The actor was born in Bermuda on August 8, 1917. He subsequently joined the British Merchant Navy and arrived in London in 1939.
He commenced his acting career in the early 1940s upon securing a speaking role as Joseph, the chauffeur in the American play The Petrified Forest.
He took elocution lessons with the late Amanda Aldridge, daughter of Ira Aldridge, the legendary African-American Shakespearean actor of the 19th century.
We spoke with Mr Cameron at his home in Warwickshire, England.
He said he had to audition three times for his part in Pool of London.
Of his marathon career as an actor he said he had no regrets, that he has had a good life overall.
He said he had once had a fleeting thought about going to Hollywood to augment his acting career, but upon reflection decided it would not have been conducive for him and his biracial family because of the staunch racism and prejudice that was prevalent in the US in the mid-1950s and 1960s. More importantly, as he was in the prime of his life, he did not want to be entangled in the bohemian lifestyle of sex, drugs and alcohol as it was contrary to his fervent religious beliefs as a Bahá'í.
He said that one of the most rewarding moments in his career was meeting the great American actor Paul Robeson.
Mr Cameron, a friend of Bahamian actor Sidney Poitier for the past 66 years, said he met the Academy Award winner while Mr Poitier was filming No Way Out — a 1950 black-and-white film directed by Joseph L. Mankiewicz starring Richard Widmark.
He had the following advice for up-and-coming actors: train and study the art of acting under a good drama coach; independently secure a speech coach; and above all secure a good agent.

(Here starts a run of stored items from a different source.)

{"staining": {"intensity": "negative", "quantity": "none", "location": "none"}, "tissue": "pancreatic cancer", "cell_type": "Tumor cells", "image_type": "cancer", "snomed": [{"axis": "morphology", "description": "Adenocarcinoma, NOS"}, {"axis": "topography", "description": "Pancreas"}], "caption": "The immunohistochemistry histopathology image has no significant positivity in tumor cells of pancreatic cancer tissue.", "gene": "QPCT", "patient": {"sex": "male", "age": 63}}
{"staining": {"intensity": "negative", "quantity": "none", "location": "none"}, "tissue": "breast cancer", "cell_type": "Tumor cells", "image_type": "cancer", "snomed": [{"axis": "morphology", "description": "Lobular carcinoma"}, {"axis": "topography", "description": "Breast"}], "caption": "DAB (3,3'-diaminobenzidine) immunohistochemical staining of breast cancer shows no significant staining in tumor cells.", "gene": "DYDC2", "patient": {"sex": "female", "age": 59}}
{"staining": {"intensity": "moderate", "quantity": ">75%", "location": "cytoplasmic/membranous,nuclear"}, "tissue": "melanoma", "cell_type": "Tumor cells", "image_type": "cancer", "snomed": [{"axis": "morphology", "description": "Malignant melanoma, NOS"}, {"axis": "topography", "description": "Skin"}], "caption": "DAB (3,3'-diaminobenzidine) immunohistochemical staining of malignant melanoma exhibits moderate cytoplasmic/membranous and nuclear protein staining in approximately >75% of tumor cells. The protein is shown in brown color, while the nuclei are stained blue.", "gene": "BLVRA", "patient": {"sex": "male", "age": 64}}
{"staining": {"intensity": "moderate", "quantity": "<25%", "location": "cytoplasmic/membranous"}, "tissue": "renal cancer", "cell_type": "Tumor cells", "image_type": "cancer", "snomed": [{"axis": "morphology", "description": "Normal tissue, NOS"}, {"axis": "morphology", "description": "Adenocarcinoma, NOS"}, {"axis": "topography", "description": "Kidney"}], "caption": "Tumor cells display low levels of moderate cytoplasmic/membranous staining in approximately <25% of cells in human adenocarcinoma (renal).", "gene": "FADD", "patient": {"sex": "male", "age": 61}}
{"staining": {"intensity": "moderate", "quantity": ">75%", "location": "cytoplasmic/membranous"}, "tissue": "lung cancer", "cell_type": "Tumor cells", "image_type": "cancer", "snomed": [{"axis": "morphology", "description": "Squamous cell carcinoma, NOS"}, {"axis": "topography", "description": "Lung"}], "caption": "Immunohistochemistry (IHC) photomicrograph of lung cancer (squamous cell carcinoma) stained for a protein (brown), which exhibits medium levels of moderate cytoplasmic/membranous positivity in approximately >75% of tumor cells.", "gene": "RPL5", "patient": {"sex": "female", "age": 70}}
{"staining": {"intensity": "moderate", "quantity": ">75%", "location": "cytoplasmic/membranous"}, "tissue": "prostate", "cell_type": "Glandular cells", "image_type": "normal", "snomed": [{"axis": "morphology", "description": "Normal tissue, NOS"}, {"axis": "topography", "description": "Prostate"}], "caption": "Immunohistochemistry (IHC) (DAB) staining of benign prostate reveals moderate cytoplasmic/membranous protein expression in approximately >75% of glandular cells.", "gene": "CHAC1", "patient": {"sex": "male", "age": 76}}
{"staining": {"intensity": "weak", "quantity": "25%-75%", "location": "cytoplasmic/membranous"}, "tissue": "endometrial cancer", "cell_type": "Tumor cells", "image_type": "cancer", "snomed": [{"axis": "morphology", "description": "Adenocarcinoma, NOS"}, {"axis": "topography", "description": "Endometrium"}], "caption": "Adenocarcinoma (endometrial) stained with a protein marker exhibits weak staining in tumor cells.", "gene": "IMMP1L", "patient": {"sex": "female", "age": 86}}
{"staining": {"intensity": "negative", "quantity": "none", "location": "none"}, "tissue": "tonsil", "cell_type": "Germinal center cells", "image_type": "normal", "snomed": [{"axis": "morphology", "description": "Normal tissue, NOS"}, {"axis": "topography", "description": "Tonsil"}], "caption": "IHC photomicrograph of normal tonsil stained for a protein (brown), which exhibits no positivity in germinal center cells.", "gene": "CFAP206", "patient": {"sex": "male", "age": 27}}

Mr Cameron's most recent screen appearances include a cameo role in the 2006 film The Queen, with Helen Mirren; an “elderly bald man” in the 2010 film Inception and “granddad” in the short film Up on the Roof in 2013. He became the oldest actor living to have appeared in the UK series Doctor Who.
Mr Cameron was awarded the honour of CBE from the Queen in 2009 because of his distinguished contribution to film and in 2010 he was awarded an honorary doctor of letters from Warwick University in England.